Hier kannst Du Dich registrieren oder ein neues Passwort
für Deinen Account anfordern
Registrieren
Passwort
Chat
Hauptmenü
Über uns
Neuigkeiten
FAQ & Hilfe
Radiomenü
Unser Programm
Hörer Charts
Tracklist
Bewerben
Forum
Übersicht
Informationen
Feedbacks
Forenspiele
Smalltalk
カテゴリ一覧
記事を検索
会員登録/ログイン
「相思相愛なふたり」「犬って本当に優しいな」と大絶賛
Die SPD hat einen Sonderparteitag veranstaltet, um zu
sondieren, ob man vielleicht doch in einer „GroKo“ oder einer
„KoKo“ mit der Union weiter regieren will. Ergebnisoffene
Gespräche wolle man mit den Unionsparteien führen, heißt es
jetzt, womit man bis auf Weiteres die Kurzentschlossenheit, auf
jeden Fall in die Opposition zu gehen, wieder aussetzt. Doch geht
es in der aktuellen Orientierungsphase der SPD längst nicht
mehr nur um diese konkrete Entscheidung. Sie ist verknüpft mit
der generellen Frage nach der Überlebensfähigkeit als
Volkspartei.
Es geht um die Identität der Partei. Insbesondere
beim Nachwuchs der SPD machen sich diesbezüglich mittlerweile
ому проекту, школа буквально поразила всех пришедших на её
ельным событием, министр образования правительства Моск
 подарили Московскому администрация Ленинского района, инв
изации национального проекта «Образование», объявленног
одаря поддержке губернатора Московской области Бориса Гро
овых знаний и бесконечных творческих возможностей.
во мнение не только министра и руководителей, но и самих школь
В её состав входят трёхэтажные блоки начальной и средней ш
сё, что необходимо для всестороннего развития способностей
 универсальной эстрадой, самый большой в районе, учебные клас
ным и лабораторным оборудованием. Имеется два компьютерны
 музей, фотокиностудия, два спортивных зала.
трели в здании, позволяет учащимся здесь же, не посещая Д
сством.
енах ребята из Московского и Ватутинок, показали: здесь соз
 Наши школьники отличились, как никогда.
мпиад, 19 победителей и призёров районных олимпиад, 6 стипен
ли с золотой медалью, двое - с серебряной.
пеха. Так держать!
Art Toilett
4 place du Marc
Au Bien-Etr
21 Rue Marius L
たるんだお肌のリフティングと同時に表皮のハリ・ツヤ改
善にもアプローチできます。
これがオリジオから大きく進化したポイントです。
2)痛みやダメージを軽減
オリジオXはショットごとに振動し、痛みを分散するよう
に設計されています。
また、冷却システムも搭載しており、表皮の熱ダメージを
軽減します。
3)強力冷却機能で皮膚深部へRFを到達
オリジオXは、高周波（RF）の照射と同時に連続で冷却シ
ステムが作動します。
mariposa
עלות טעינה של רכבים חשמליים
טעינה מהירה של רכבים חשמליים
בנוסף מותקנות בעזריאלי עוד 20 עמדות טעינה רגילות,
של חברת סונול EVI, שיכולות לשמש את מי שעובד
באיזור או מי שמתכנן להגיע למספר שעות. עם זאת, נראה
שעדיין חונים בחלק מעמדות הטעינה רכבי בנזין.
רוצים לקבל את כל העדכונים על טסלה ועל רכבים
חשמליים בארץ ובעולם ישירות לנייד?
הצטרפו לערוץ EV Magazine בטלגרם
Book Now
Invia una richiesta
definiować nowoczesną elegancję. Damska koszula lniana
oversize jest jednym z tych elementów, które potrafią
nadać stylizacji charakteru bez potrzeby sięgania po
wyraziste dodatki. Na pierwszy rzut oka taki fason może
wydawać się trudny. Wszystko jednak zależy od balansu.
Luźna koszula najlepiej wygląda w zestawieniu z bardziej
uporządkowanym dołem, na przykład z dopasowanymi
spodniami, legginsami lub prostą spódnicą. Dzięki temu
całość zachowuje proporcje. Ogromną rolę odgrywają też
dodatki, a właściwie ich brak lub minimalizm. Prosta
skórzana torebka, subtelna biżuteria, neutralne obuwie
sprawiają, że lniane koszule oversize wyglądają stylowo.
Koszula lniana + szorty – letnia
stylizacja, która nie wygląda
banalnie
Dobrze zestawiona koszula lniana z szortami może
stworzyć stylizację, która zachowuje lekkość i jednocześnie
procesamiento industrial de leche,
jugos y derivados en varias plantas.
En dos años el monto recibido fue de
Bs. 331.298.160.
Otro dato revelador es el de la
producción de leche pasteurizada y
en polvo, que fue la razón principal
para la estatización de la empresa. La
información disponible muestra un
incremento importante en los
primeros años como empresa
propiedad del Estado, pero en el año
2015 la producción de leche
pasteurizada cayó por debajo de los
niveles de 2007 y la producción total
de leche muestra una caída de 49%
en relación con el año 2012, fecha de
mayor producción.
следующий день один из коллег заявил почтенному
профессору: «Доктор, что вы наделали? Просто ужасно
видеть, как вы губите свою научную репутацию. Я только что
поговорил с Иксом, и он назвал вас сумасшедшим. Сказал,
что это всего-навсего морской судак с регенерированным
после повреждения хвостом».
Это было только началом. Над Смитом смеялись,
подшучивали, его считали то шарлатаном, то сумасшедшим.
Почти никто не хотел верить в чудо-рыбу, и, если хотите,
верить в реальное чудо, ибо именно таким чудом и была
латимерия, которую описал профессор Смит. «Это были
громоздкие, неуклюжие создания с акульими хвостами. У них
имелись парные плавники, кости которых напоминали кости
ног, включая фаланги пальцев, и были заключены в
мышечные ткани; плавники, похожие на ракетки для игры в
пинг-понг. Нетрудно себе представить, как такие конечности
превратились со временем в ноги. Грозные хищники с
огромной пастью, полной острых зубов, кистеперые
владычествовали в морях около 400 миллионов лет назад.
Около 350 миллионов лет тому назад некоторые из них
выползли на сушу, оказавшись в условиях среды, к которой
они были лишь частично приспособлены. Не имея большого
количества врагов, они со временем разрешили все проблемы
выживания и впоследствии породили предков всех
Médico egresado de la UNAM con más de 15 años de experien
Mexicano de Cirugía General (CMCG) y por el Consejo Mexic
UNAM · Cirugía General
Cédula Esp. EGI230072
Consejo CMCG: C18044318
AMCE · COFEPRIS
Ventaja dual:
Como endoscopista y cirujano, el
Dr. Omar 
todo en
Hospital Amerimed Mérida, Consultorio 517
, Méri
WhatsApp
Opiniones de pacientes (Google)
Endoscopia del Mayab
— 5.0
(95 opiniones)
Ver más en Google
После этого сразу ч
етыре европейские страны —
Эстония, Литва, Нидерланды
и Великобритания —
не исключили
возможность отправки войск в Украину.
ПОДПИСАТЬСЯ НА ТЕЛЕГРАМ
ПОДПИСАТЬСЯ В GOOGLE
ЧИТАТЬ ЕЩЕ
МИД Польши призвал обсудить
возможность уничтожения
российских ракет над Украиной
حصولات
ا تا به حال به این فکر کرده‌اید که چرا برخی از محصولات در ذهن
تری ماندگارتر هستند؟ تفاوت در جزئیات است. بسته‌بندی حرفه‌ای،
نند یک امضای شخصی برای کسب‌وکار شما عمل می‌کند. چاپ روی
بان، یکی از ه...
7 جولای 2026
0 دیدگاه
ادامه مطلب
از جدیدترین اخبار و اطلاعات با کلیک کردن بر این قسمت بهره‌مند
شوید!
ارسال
○ ○ ○ ○ ○ ○ ○
| ACTIVITY |
Once the line with "uporządkowanym dołem, na" is found in the records above, print exactly that line and every line after it through the line with "поговорил с Иксом, и".

| OUTPUT |
uporządkowanym dołem, na przykład z dopasowanymi
spodniami, legginsami lub prostą spódnicą. Dzięki temu
całość zachowuje proporcje. Ogromną rolę odgrywają też
dodatki, a właściwie ich brak lub minimalizm. Prosta
skórzana torebka, subtelna biżuteria, neutralne obuwie
sprawiają, że lniane koszule oversize wyglądają stylowo.
Koszula lniana + szorty – letnia
stylizacja, która nie wygląda
banalnie
Dobrze zestawiona koszula lniana z szortami może
stworzyć stylizację, która zachowuje lekkość i jednocześnie
procesamiento industrial de leche,
jugos y derivados en varias plantas.
En dos años el monto recibido fue de
Bs. 331.298.160.
Otro dato revelador es el de la
producción de leche pasteurizada y
en polvo, que fue la razón principal
para la estatización de la empresa. La
información disponible muestra un
incremento importante en los
primeros años como empresa
propiedad del Estado, pero en el año
2015 la producción de leche
pasteurizada cayó por debajo de los
niveles de 2007 y la producción total
de leche muestra una caída de 49%
en relación con el año 2012, fecha de
mayor producción.
следующий день один из коллег заявил почтенному
профессору: «Доктор, что вы наделали? Просто ужасно
видеть, как вы губите свою научную репутацию. Я только что
поговорил с Иксом, и он назвал вас сумасшедшим. Сказал,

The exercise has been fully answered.